What I find is that most tourists want to see something they are familiar with. They have no idea why things are good, they just know that they have heard of them so they want to see it. Why do people want to see Times Square and the Empire State Building? It's because they know them from movies. It's as simple as that for most people. Think about Times Square for a second - it is literally a bunch of lit up advertisements in a busy part of town. Why the hell would anyone want to go out of their way to see that? Not to mention the fact that similar things exist in many Asian cities. It is just because they know what it is from seeing it in various types of media.

If you made a bunch of really famous movies about Toronto, then people would suddenly want to see the OCAD building, the CN Tower and whatever else got featured. That would take years to change and may never change.

However, I think Toronto gets a large number of tourists considering the lack of media exposure. I agree with the comment earlier that Niagara Falls should be pushed as something to do in (and around) Toronto as a combination trip. The CN Tower is still a crowd pleaser after all these years as well. So I would say those are the best things to push right now until Toronto gets more media exposure worldwide.

That I agree 100%. Often travellers are not rational. They want to see stuff often shown on TV, just for the heck of it. A case in point is the Hollywood sign in LA. When I lived in LA, everyone who visits insists seeing that sign, when actually it is just some letters on the mountain and there is absolutely nothing special about it. Time Square is another good example.

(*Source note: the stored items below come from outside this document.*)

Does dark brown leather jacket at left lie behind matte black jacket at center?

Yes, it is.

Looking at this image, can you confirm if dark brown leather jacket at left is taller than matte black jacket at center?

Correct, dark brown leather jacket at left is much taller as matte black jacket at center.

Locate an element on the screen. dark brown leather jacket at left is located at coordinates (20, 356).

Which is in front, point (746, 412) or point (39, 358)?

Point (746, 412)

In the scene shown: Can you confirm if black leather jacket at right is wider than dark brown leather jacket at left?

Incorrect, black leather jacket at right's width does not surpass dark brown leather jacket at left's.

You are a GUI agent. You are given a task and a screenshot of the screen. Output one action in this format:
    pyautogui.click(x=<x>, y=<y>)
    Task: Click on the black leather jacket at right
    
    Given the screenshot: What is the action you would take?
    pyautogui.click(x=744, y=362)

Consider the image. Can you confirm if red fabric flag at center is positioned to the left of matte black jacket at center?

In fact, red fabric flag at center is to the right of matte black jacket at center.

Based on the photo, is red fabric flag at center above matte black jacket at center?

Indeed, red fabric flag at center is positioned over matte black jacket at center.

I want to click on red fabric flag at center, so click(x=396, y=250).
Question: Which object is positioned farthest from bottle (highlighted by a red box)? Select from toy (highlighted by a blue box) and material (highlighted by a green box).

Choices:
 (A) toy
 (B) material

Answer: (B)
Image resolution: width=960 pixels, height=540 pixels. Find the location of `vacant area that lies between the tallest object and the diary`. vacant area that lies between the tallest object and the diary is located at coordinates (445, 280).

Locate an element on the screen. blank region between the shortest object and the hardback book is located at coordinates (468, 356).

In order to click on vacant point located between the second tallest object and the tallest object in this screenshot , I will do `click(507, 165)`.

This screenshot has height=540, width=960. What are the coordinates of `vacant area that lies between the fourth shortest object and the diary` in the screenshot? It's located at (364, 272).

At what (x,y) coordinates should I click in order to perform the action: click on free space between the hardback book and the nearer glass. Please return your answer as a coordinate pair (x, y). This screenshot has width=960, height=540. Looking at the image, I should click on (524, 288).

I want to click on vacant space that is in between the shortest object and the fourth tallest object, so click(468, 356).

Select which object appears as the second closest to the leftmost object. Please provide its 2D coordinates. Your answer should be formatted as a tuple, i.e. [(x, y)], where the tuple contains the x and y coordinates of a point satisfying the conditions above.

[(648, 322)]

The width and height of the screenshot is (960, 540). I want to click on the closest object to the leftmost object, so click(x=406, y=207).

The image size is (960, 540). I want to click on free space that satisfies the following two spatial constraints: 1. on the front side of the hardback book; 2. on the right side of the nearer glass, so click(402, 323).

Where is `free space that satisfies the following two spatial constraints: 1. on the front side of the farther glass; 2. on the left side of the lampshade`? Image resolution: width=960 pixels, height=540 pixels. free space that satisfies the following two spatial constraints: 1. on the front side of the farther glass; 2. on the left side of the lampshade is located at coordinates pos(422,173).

I think Toronto did a poor job in promoting itself. In most movies shot here, we pretend to be an US city, let it be NYC or Chicago. It sucks! You know what, Miami got a lot of attention since the broadcasting of "CSI-Miami", and Toronto should do something and show itself as nothing but Toronto.

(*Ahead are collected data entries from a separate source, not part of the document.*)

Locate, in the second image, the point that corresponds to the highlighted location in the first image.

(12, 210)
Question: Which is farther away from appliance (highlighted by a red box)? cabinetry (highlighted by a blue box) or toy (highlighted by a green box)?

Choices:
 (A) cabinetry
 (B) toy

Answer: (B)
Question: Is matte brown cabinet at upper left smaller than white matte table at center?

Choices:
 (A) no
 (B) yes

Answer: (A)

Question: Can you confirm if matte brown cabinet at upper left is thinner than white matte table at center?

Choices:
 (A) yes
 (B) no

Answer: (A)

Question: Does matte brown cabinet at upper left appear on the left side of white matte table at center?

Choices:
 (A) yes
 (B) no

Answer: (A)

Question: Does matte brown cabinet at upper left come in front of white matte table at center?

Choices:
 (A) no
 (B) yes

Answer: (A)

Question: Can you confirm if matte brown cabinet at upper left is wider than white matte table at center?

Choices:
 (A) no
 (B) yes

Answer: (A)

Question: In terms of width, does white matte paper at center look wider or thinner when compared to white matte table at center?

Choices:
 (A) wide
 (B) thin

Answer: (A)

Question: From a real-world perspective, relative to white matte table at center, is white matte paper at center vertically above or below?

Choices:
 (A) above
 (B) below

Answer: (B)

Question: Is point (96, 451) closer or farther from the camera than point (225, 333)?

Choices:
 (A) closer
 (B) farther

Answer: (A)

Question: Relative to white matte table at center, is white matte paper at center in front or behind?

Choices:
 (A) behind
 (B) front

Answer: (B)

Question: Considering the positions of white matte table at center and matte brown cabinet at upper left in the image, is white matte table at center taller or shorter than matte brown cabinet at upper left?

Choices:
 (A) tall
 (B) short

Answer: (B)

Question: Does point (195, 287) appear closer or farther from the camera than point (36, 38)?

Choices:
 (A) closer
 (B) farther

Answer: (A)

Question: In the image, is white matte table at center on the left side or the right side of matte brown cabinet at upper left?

I was watching "flashpoint" and got really excited about Toronto's cool skyline constantly being show on the screen. There are many cool things about this city, and Canadians should really have more courage to show them. If I ask a random friend from Asia about Toronto, he or she probably only know about CN Tower if anything at all, while everyone knows all those famous but cliche tourist "must-go" in American cities. what a shame.
 
the sad thing is Toronto for 95% of the time has been masquerading as an American city in those films. Toronto seldom was Toronto in them and CN tower has to be carefully avoided all the time.

In the old days this was true. More and more, however, TV series show Toronto as Toronto... not some generic North American city. It's about time. King, Flashpoint, Degrassi (and the Bridge, from a couple of years ago) all are unabashedly Torontonian in their locations. That's a good deal better than the situation from even half a decade ago.